*** Selected excerpt ***

The request can't complete concurrently, thus put ref here is safe.

There used to be a commet here that I tried to explain it... It's fine
to me to move it behind anyway.

Thanks,
Kuai
Ming Lei Sept. 16, 2021, 1:55 p.m. UTC | #3
On Thu, Sep 16, 2021 at 09:10:37PM +0800, yukuai (C) wrote:
> On 2021/09/16 20:58, Ming Lei wrote:
> > On Thu, Sep 16, 2021 at 05:33:50PM +0800, Yu Kuai wrote:
> > > There is a problem that nbd_handle_reply() might access freed request:
> > > 
> > > 1) At first, a normal io is submitted and completed with scheduler:
> > > 
> > > internel_tag = blk_mq_get_tag -> get tag from sched_tags
> > >   blk_mq_rq_ctx_init
> > >    sched_tags->rq[internel_tag] = sched_tag->static_rq[internel_tag]
> > > ...
> > > blk_mq_get_driver_tag
> > >   __blk_mq_get_driver_tag -> get tag from tags
> > >   tags->rq[tag] = sched_tag->static_rq[internel_tag]
> > > 
> > > So, both tags->rq[tag] and sched_tags->rq[internel_tag] are pointing
> > > to the request: sched_tags->static_rq[internal_tag]. Even if the
> > > io is finished.
> > > 
> > > 2) nbd server send a reply with random tag directly:
> > > 
> > > recv_work
> > >   nbd_handle_reply
> > >    blk_mq_tag_to_rq(tags, tag)
> > >     rq = tags->rq[tag]
> > > 
> > > 3) if the sched_tags->static_rq is freed:
> > > 
> > > blk_mq_sched_free_requests
> > >   blk_mq_free_rqs(q->tag_set, hctx->sched_tags, i)
> > >    -> step 2) access rq before clearing rq mapping
> > >    blk_mq_clear_rq_mapping(set, tags, hctx_idx);
> > >    __free_pages() -> rq is freed here
> > > 
> > > 4) Then, nbd continue to use the freed request in nbd_handle_reply
> > > 
> > > Fix the problem by get 'q_usage_counter' before blk_mq_tag_to_rq(),
> > > thus request is ensured not to be freed because 'q_usage_counter' is
> > > not zero.

*** End of Selected excerpt ***
*** Data ***

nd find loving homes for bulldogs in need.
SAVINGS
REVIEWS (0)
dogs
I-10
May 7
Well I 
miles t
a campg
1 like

*** End of Data ***

=== Written task ===
Rewrite the nbd discussion from "The request can't" to "it behind anyway.", putting "simultaneously" wherever "concurrently" appears.

=== Solution to this problem ===
The request can't complete simultaneously, thus put ref here is safe.

There used to be a commet here that I tried to explain it... It's fine
to me to move it behind anyway.